With a population of more than 20 million people making it China’s biggest city, Shanghai suffers from high population density and increasingly cramped living conditions. This means that pets must pay – city authorities have drafted new laws that limit each household to one dog.

According to official data, there are about 800,000 pet dogs in Shanghai, although only a quarter of these are registered and licensed. The growing risks of dog attacks, as well as rampant barking and waste littering, which affect the city’s environment and sanitation, has sparked calls for stronger regulation by the government.

Shanghai residents see the issue as a broader one than sheer numbers – they believe the government needs to formulate a proper policy when it comes to pet pooches.

“If you can’t find any adopters and the shelters are full, where would the puppies go?” one elderly woman, who has been raising a dog for six years, told the China Daily.

The rule has also been imposed in Guangzhou in the south and Chengdu in the southwest.

Another dog lover surnamed Wang said: “The government should improve public knowledge about how to raise a dog and how to prevent them from attacking people and littering instead of forcing us to raise one dog only.”

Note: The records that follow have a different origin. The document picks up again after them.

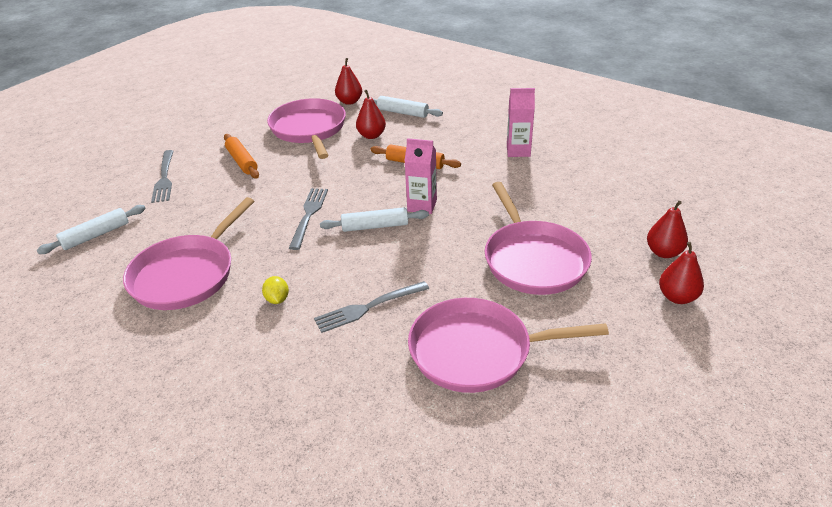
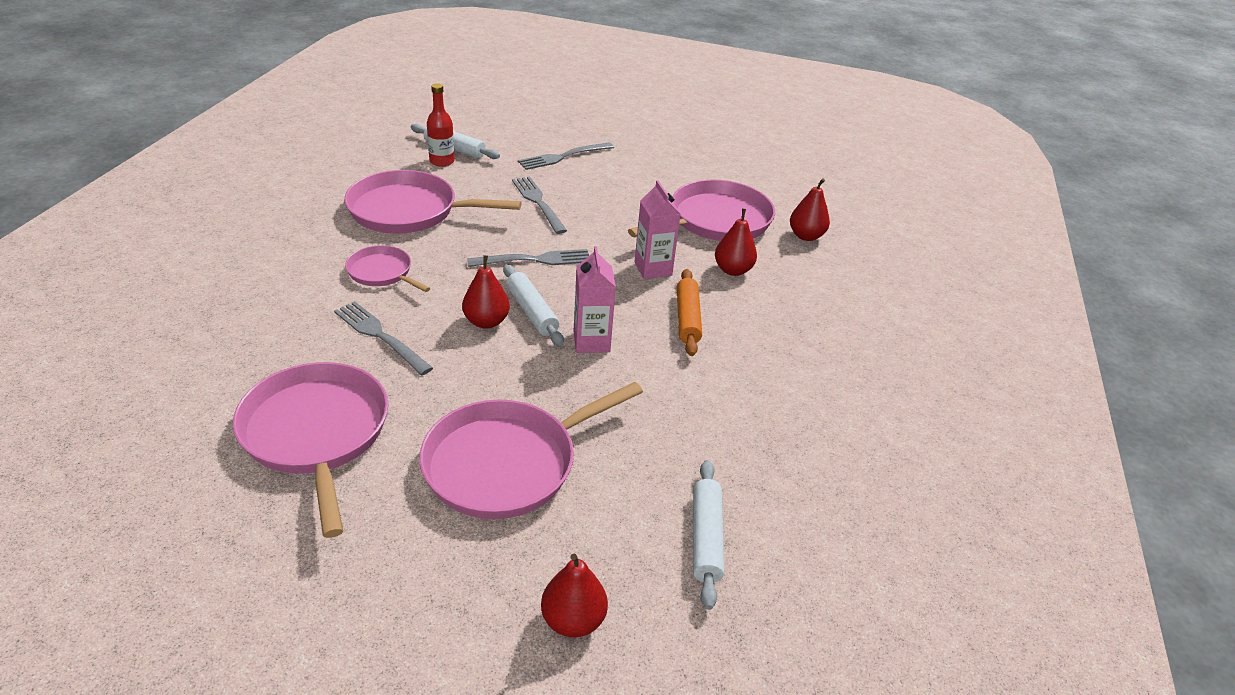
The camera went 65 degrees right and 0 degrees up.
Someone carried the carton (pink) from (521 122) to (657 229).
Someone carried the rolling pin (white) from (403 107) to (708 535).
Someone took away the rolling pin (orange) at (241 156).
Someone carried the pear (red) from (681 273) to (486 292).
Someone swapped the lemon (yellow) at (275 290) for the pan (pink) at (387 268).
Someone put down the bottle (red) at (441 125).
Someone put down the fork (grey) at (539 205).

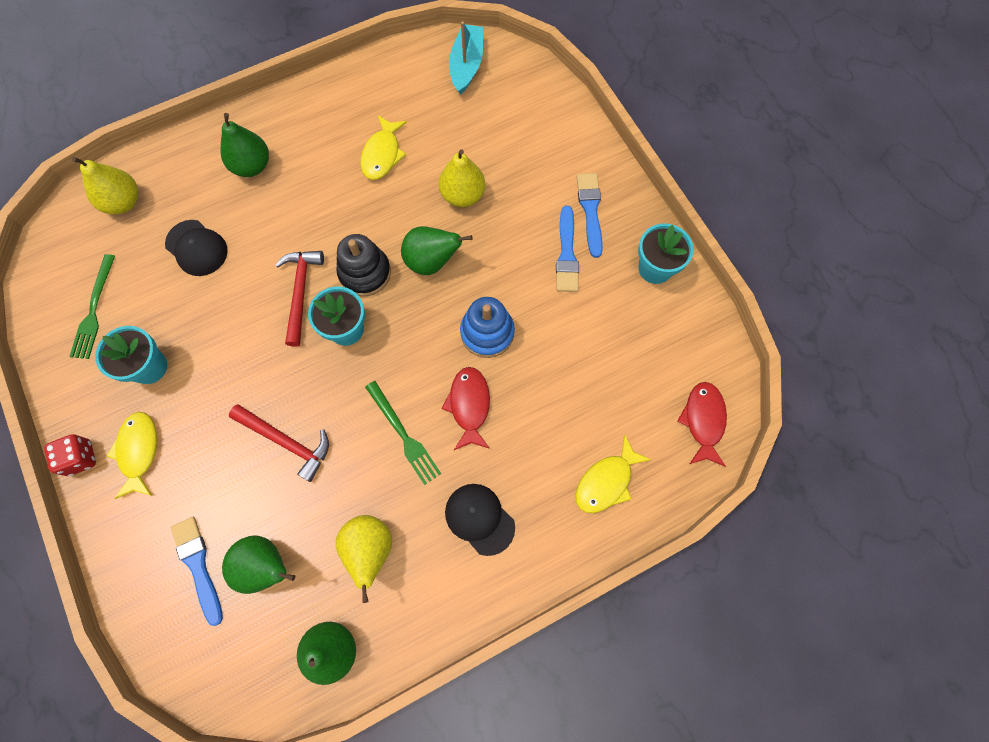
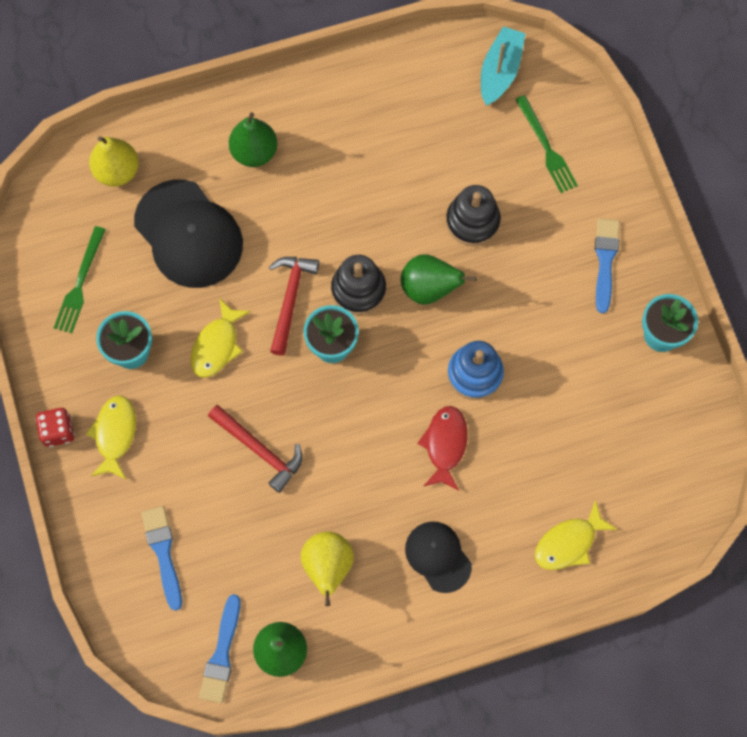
The camera went 10 degrees right and 0 degrees up.
Someone carried the fish (yellow) from (384 147) to (221 338).
Someone swapped the pear (yellow) at (462 178) for the stacking toy (black) at (473 215).
Someone carried the brush (blue) from (567 249) to (220 648).
Someone scaled the cap (black) at (196 248) by 1.73.
Someone carried the fork (green) from (403 433) to (546 144).
Someone took away the fish (red) at (702 424).
Someone took away the pear (green) at (258 564).

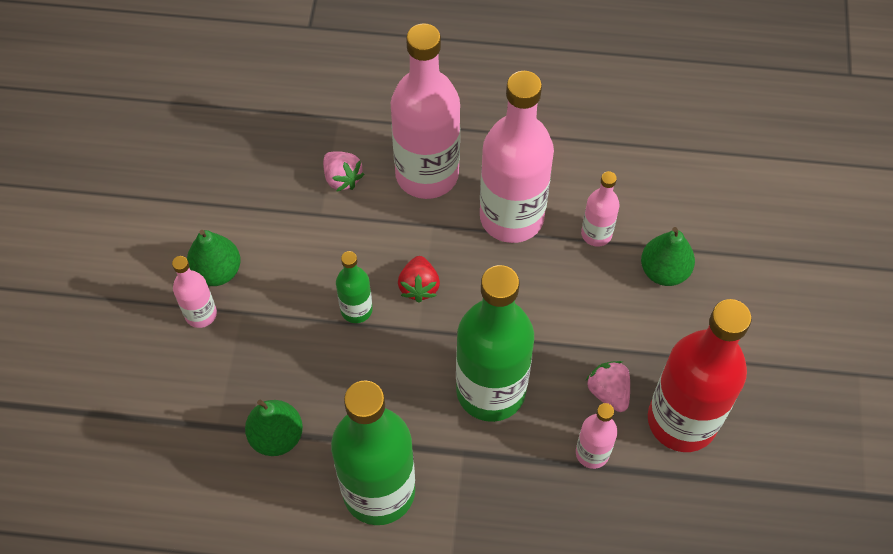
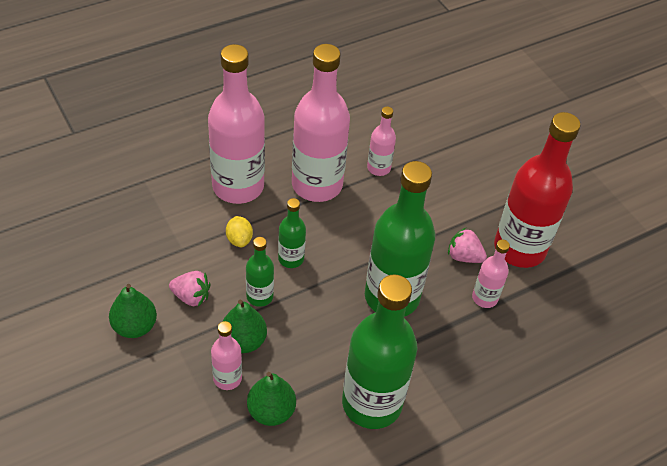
The camera went 40 degrees left and 10 degrees down.
Someone carried the strawberry (pink) from (343 171) to (189 289).
Someone carried the pear (green) from (668 256) to (244 326).
Someone carried the bottle (pink) from (194 292) to (226 355).
Someone swapped the strawberry (red) at (419 279) for the bottle (green) at (292 233).
Someone put down the lemon (yellow) at (239 231).

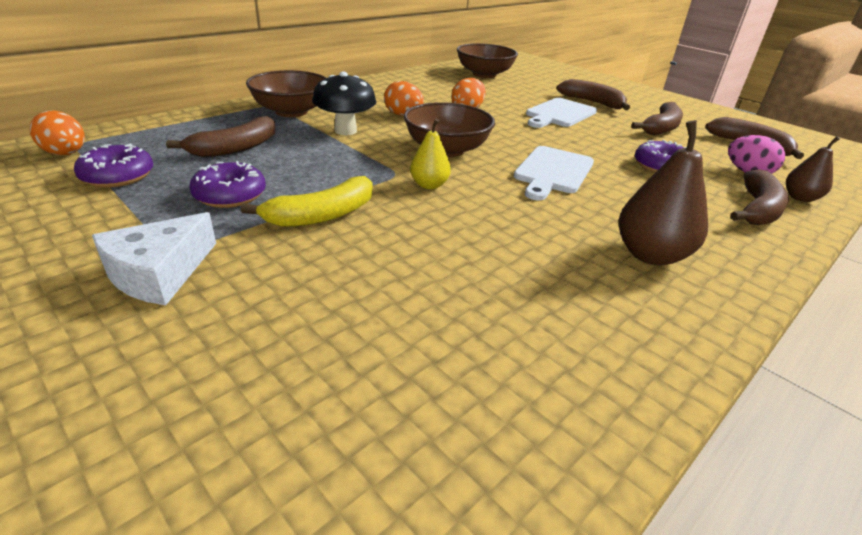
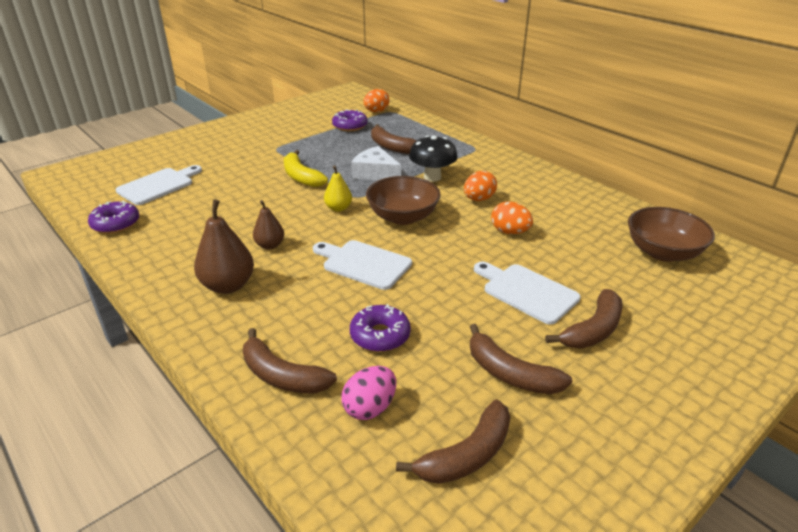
The camera went 95 degrees right and 0 degrees up.
Someone took away the bowl (brown) at (286 93).
Someone carried the pear (brown) from (813 169) to (268 224).
Someone carried the donut (purple) from (228 184) to (113 217).
Someone carried the cheese (white) from (154 258) to (376 163).
Someone put down the cutting board (white) at (159 185).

The draft legislation requires dog owners to give away any puppies or send them to government-approved adoption agencies by the time they are three months old, so as to abide by the one-dog policy. The alternative is for owners to have sterilisation surgery performed on their dogs.

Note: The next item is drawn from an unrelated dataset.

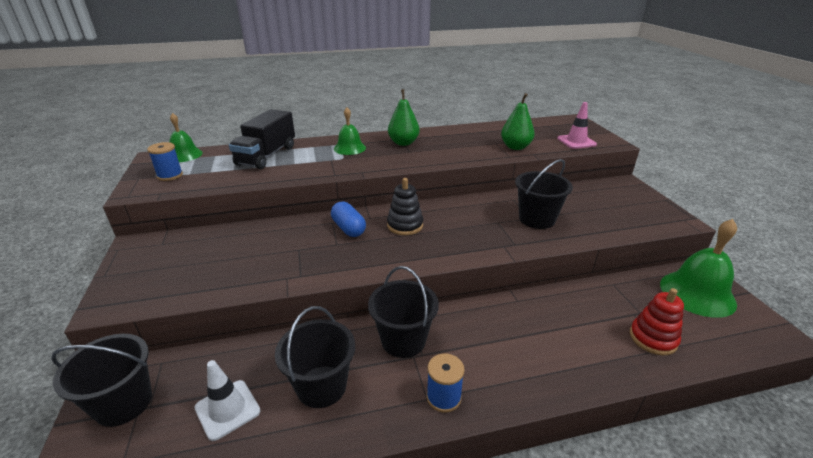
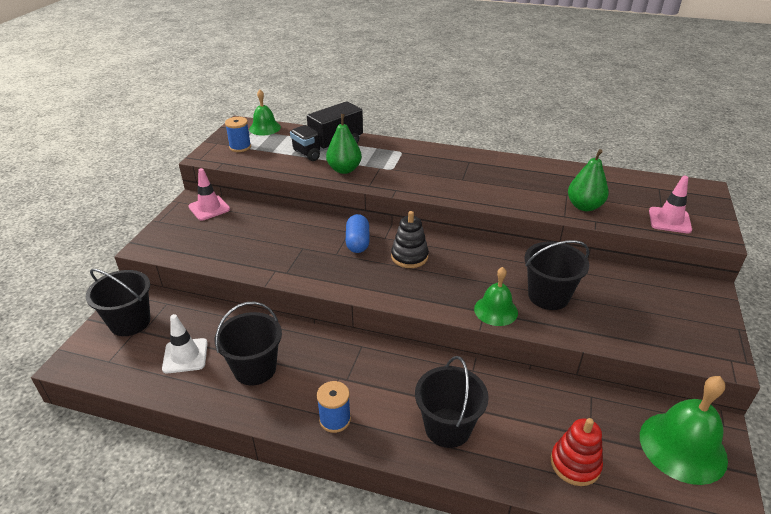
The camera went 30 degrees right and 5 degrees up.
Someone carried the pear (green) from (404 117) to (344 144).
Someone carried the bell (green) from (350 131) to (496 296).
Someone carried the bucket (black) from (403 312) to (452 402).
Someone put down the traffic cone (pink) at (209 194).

This sounds harsh, but it is in line with the one-child policy for humans, imposed in 1979 as a way of reining in population growth already running at dangerously high levels in the world’s most populous nation. In the early 1980s, there was widespread sterlisation, especially among women in the countryside. The National Population and Family Planning Commission reckons some 400 million human births have been prevented by the policy.

Regulators in Shanghai meanwhile are thinking of lowering the exorbitant cost of dog licences and registration.